_Task:_ For this exercise, reproduce the entries below exactly, but only from the line containing "lucht te zijn, maar in de loop van de dag zal" through the line containing "systeem, het CIR.", both included.

_Recorded data:_
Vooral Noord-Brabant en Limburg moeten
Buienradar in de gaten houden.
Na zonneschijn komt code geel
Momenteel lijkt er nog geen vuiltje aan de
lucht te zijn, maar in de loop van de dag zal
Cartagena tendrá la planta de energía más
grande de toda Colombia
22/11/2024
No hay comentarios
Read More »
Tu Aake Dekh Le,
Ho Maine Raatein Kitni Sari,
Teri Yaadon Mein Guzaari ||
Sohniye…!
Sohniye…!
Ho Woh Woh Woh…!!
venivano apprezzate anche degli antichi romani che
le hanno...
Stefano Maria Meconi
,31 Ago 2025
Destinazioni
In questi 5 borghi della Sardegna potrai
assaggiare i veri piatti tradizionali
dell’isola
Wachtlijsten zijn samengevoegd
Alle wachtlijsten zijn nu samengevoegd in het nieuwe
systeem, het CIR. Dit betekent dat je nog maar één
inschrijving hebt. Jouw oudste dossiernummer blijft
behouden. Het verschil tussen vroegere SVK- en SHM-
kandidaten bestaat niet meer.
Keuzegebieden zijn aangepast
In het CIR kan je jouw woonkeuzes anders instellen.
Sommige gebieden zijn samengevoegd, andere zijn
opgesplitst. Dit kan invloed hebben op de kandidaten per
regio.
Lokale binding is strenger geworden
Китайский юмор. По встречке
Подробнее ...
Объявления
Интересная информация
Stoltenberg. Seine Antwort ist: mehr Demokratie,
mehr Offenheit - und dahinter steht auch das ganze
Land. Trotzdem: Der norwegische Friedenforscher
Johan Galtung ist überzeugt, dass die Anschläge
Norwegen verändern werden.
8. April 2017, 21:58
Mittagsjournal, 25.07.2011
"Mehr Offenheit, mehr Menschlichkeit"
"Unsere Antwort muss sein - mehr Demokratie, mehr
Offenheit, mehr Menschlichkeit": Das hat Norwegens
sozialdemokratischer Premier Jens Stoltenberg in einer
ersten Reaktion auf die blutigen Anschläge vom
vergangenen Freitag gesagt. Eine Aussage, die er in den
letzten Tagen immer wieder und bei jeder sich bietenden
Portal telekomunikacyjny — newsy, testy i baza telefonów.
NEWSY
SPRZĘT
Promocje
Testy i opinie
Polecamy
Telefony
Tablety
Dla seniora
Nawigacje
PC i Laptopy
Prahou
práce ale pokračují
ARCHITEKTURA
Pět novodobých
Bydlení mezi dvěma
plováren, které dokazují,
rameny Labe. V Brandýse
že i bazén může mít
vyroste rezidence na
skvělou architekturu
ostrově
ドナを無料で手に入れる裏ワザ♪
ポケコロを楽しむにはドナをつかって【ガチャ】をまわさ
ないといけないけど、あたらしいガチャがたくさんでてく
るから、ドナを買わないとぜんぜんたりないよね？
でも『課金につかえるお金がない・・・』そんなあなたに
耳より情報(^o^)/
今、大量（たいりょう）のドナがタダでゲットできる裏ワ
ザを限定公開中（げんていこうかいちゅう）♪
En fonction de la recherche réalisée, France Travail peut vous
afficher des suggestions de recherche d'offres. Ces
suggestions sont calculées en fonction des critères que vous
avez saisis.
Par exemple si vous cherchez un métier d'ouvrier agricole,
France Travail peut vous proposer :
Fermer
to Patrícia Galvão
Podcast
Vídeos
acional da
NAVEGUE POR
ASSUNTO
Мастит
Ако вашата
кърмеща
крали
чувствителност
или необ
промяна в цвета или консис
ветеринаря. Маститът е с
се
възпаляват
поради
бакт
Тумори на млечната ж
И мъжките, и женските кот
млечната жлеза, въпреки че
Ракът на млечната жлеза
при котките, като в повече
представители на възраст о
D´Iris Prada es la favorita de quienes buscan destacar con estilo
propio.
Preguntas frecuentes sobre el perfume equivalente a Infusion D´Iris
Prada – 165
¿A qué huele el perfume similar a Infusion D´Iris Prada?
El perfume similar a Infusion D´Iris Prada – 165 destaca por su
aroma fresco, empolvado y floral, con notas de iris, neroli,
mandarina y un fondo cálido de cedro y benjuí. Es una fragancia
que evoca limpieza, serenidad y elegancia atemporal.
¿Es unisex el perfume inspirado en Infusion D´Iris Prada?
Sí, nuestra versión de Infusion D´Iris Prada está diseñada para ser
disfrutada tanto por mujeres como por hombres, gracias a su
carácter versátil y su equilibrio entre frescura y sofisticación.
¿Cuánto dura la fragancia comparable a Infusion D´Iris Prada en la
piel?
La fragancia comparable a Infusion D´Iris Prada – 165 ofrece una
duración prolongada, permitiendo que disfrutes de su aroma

_Output:_
lucht te zijn, maar in de loop van de dag zal
Cartagena tendrá la planta de energía más
grande de toda Colombia
22/11/2024
No hay comentarios
Read More »
Tu Aake Dekh Le,
Ho Maine Raatein Kitni Sari,
Teri Yaadon Mein Guzaari ||
Sohniye…!
Sohniye…!
Ho Woh Woh Woh…!!
venivano apprezzate anche degli antichi romani che
le hanno...
Stefano Maria Meconi
,31 Ago 2025
Destinazioni
In questi 5 borghi della Sardegna potrai
assaggiare i veri piatti tradizionali
dell’isola
Wachtlijsten zijn samengevoegd
Alle wachtlijsten zijn nu samengevoegd in het nieuwe
systeem, het CIR. Dit betekent dat je nog maar één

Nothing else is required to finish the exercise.